Goals (under the NEPAD heading of Sustainable Development in the 21st Century). Despite the fine expression of gender principles, NEPAD’s expression of gender goals is very vague and lacking. There is an overall ‘long term objective’ to ‘promote the role of women in all activities’ , which is vague to the point of meaninglessness. There is a ‘goal’ to ‘make progress towards gender equality and empowering women by eliminating gender disparities in the enrolment in primary and secondary education by 2005’.

This latter goal of ‘gender equality and empowering women’ is not merely a goal, but also includes the intervention strategy of more schooling for women. There is no explanation of how the intervention relates to the goal, let alone the relevance of this strategy in societies where women are up against barriers of legalized discrimination.

From the earlier expression of fine principles, the goals have faded away to almost nothing, with no observable logical connection. Completely missing from the goals is any intention to increase women’s representation in parliament, government and top decision making positions.

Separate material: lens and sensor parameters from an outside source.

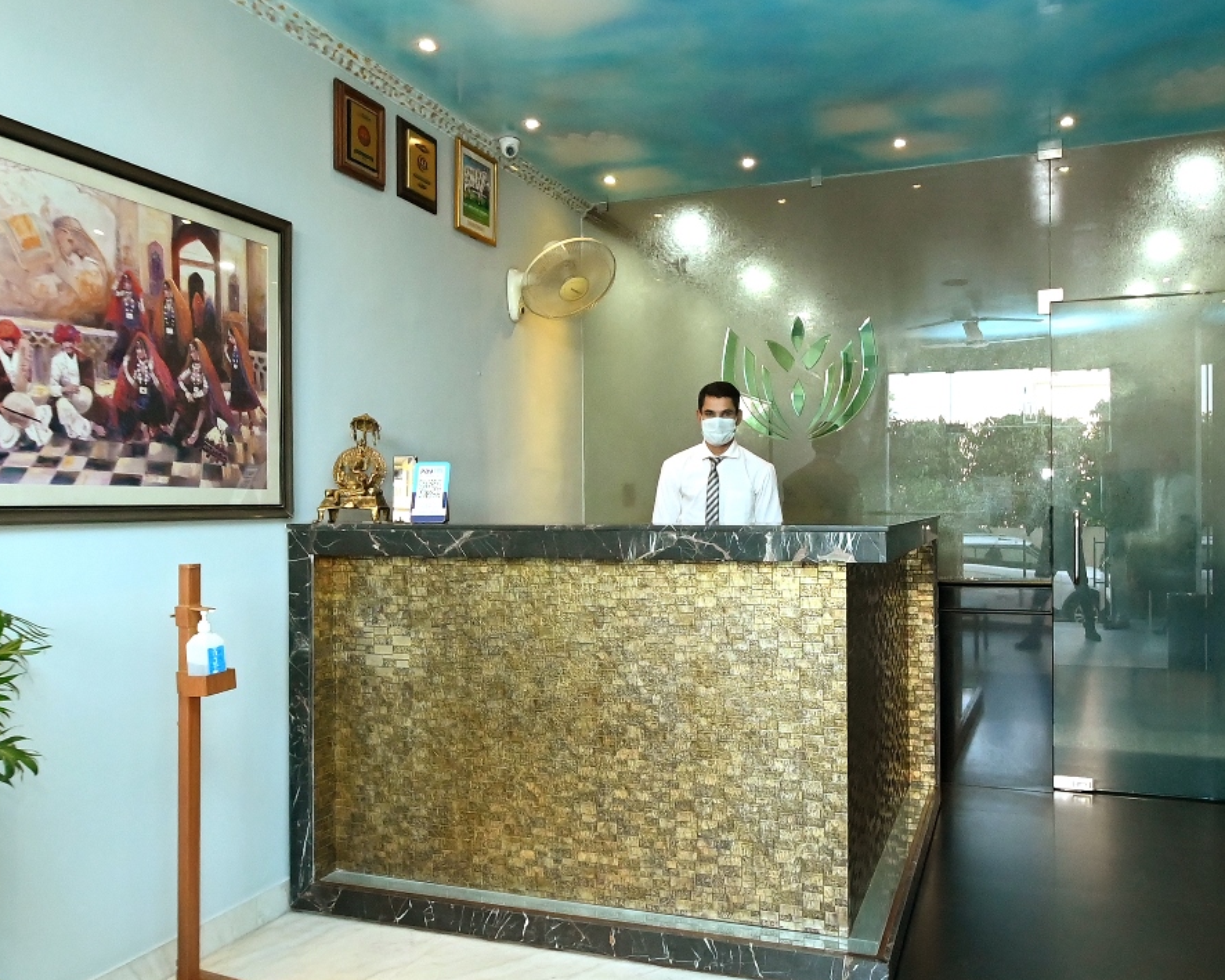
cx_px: 722
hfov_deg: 67.6
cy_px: 480
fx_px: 906
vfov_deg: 56.8
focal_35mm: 25
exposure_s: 1/125
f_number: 5.6
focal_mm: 10
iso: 2500
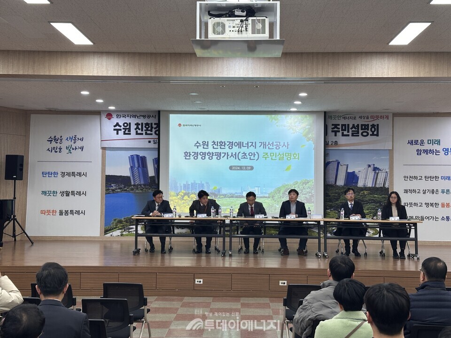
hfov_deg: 39.7
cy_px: 169
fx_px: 625
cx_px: 226
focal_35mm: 48
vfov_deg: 30.3
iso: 64
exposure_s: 1/60
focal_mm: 6.86
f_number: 1.78
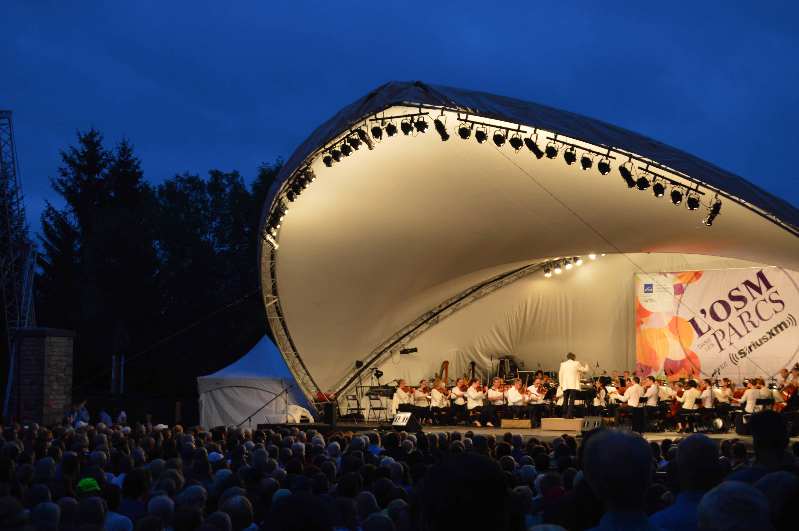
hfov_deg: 36.9
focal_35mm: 54
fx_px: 1197
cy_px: 266
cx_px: 400
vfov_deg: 25.0
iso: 400
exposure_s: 1/20
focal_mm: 36
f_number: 5
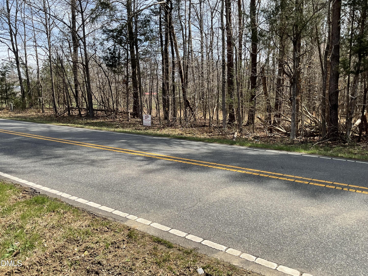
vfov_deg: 48.2
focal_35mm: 29
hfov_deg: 61.7
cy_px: 138
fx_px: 308
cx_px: 184
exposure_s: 1/855
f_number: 1.8
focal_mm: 3
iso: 16
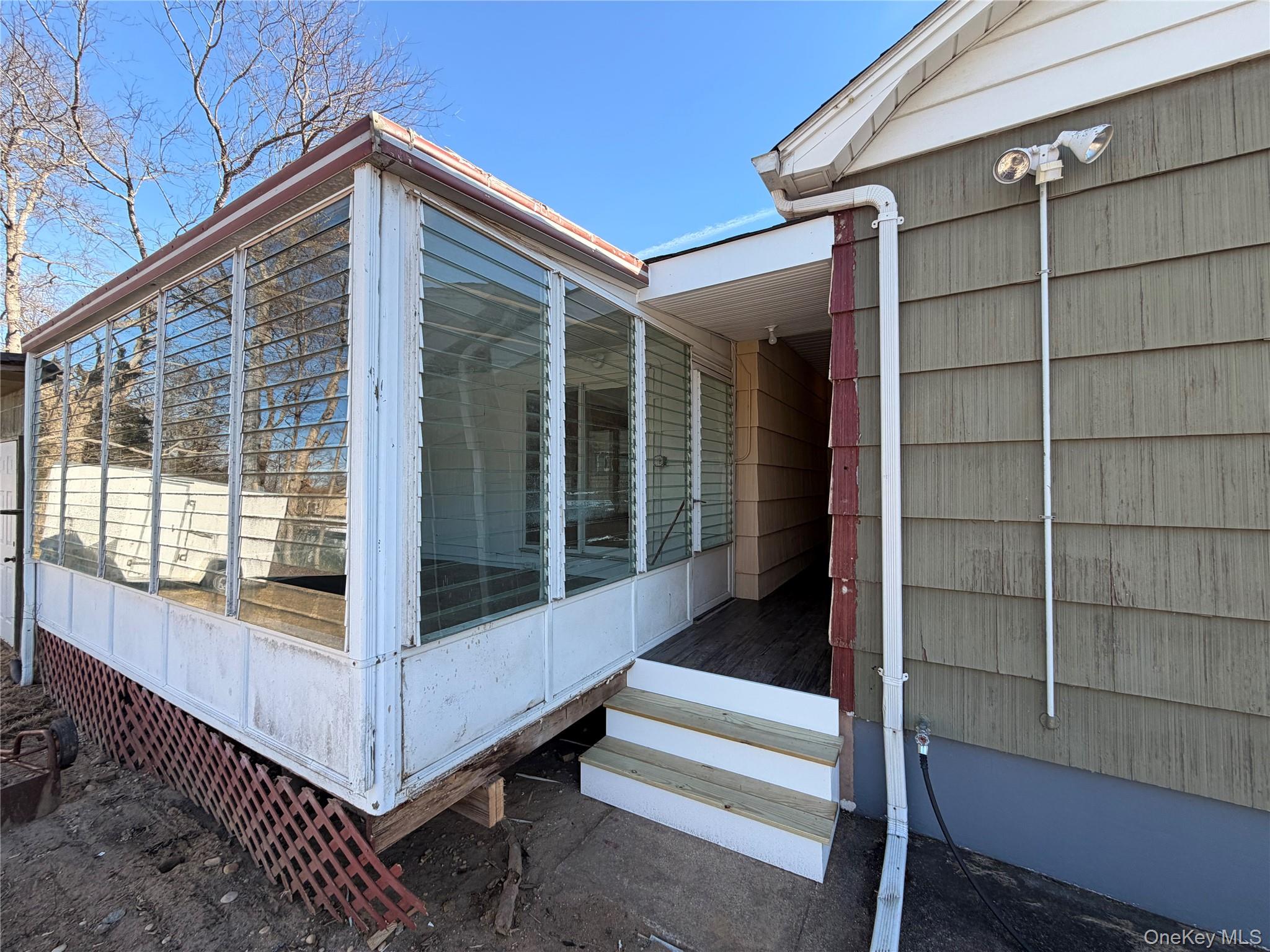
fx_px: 514
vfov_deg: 85.7
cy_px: 476
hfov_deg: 102.1
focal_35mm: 14
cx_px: 635
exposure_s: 1/502
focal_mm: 2.22
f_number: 2.2
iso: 50
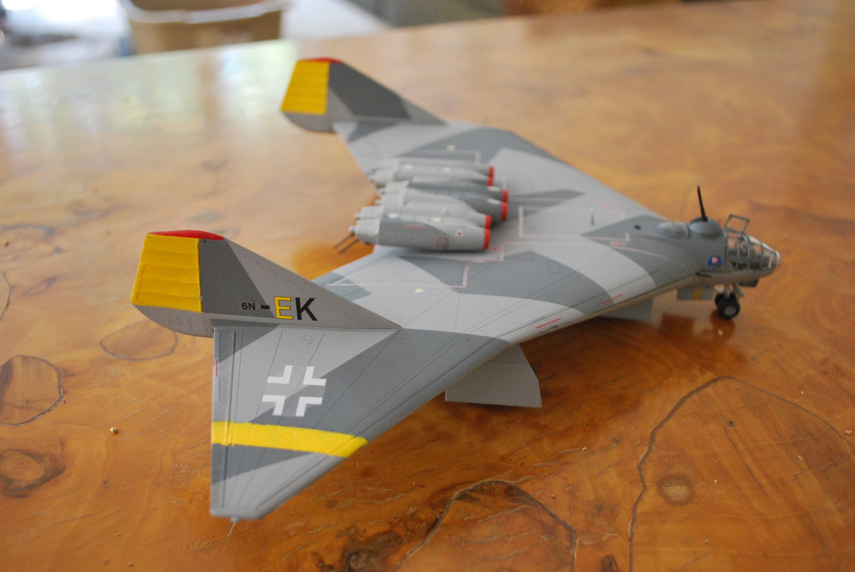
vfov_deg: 40.1
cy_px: 286
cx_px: 428
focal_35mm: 33
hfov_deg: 57.2
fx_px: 785
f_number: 4
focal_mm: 22
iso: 900
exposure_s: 1/30
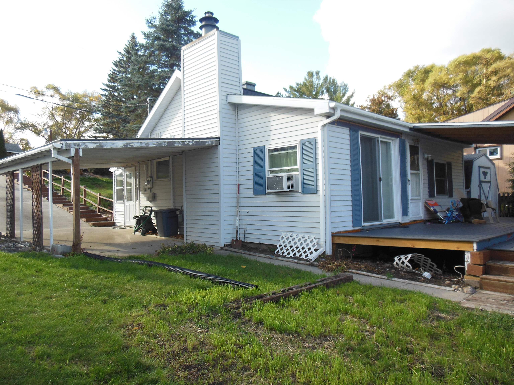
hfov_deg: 69.4
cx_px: 257
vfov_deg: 54.9
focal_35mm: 25
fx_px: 371
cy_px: 192
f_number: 3.2
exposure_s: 1/320
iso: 125
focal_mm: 4.5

This is despite clear commitments both in the African Platform (para. 105f) and in the Beijing Platform (para.182) which endorses the UN Economic and Social Council guideline of 30% women in top decision making positions

Intervention Strategies (to be found in the NEPAD sections on Conditions for Sustainable Development and Sectoral Priorities). Here there is absolutely no gender element suggested in any of the three ‘initiatives’ on Peace and Security, Democracy and Political Governance or Economic and Corporate Governance. But since NEPAD identified no gender issues or goals in these areas, perhaps it is not surprising that NEPAD can now find no strategies – since there are no issues to address, and no goals to pursue!

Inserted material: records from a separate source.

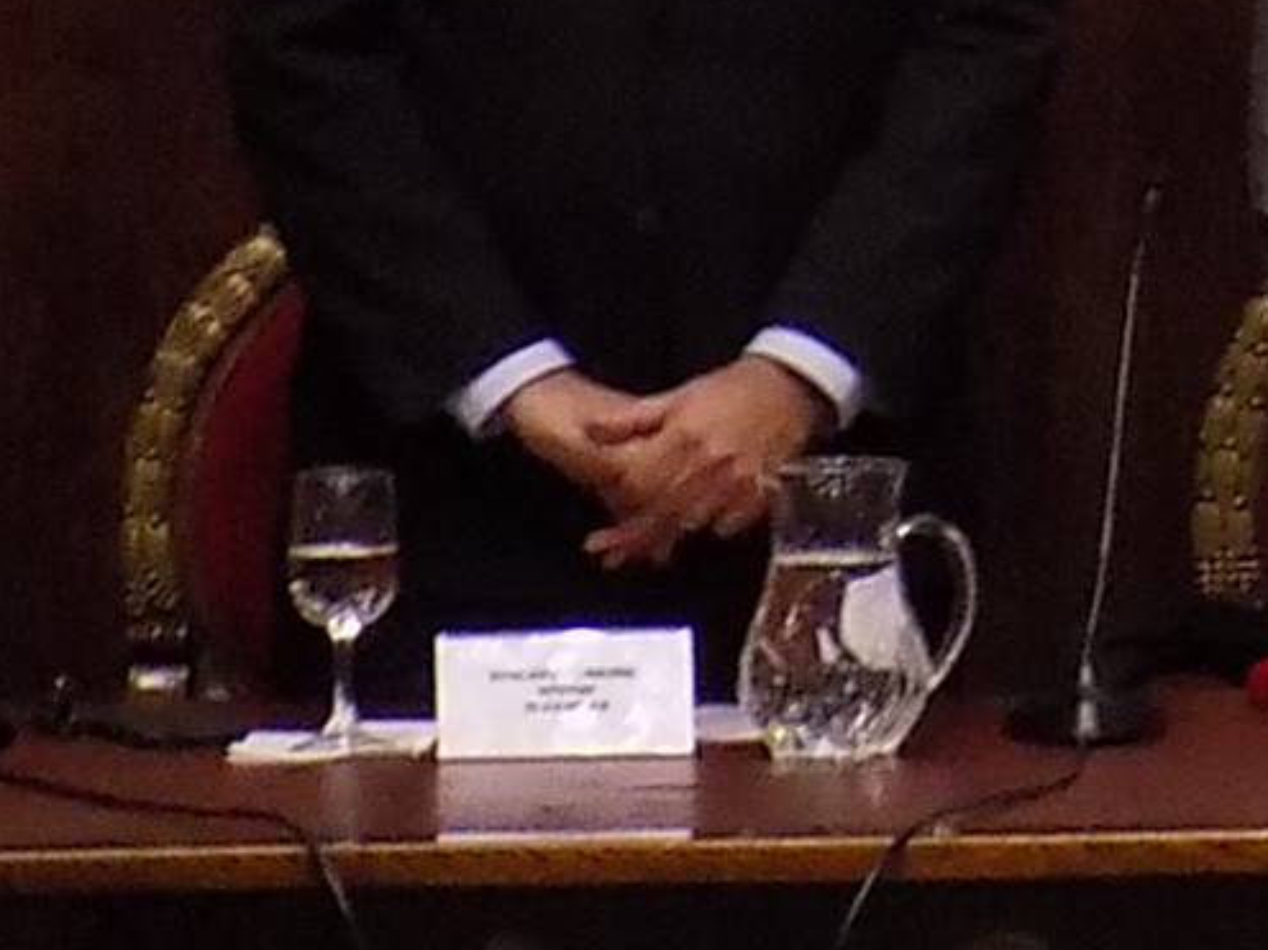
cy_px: -392
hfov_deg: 4.4
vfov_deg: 3.3
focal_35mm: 445
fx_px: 16297
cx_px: 2695
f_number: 4.6
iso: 400
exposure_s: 1/5
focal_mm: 17.2
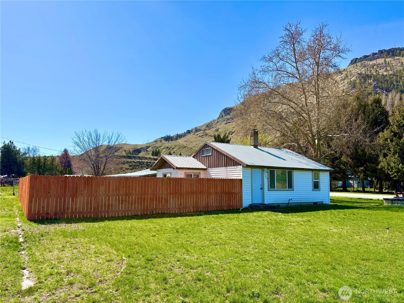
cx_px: 202
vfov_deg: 53.1
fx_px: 303
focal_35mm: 26
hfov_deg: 67.3
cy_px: 152
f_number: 1.6
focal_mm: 5.96
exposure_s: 1/4065
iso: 50
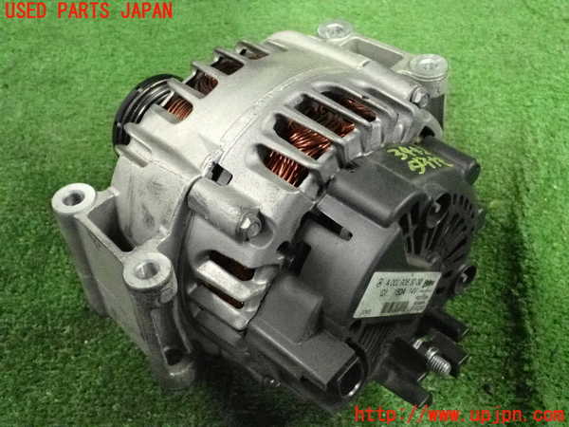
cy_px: 214
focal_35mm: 50
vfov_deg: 29.1
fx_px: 822
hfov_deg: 38.2
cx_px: 284
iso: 5000
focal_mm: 9.01
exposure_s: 1/125
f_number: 3.2
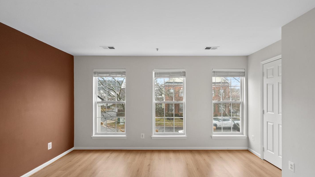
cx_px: 158
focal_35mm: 17
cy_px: 94
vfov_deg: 63.9
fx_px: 142
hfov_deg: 95.9
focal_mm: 16
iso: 800
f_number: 8
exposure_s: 1/10
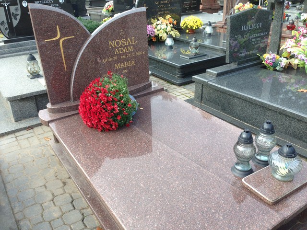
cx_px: 154
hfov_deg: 55.4
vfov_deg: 42.9
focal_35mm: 33
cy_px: 115
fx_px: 293
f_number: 2.4
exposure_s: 1/189
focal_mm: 4.12
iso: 50
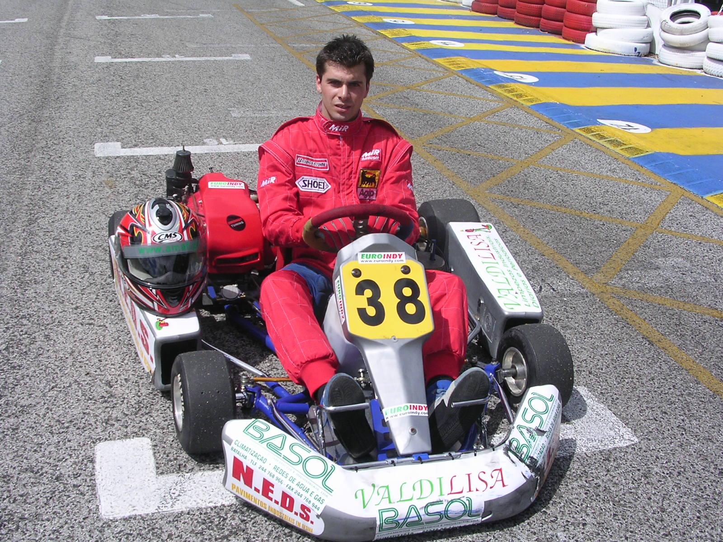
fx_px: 794
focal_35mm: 38
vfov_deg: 37.7
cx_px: 362
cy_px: 271
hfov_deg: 49.0
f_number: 5.6
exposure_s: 1/551
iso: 100
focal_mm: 5.8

Obviously the authors of NEPAD have not referred to the Beijing Platform for Action, which at para 190 and 191 lists no less than nineteen alternative strategies that can be used to increase the proportion of women in decision making positions in politics and economic governance. One of these suggested strategies asks governments to ‘Take positive action to build a critical mass of women leaders, executives and managers in strategic decision making positions.’ Another strategy is concerned with ‘Taking measures, including … in electoral systems, that encourage political parties to integrate women in elective and non-elective positions in the same proportion and at the same levels as men’.

The only NEPAD Goal which is gender oriented (para 68) provided an intervention strategy for closing gender gaps in school enrolment. But when we look under the Education strategies (para 120-125) we find that this intervention strategy has gone missing – there are no objectives nor activities with which to implement the strategy.

Without going further with this analysis, it is clear that the NEPAD interest in gender issues has now entirely evaporated. What started out with fine statements of principles of gender equality has now faded away to nothing.

NEPAD is better understood as being in the category of empty lip-service to principles of gender equality. In principle NEPAD is much in favour of equal rights for women, but in practice it proposes almost nothing in the form of action to realise these principles. Absolutely nothing is proposed in the areas of democracy, good governance and human rights, which are not only crucial for women’s advancement, but which are supposed to be NEPAD’s priority area of interest! NEPAD’s introductory statements on gender equality therefore prove to be nothing more than window dressing, lip service and hot air. They are not followed by any identification of the gender issues in these areas, let alone the formulation of goals and objectives to address gender issues in these areas.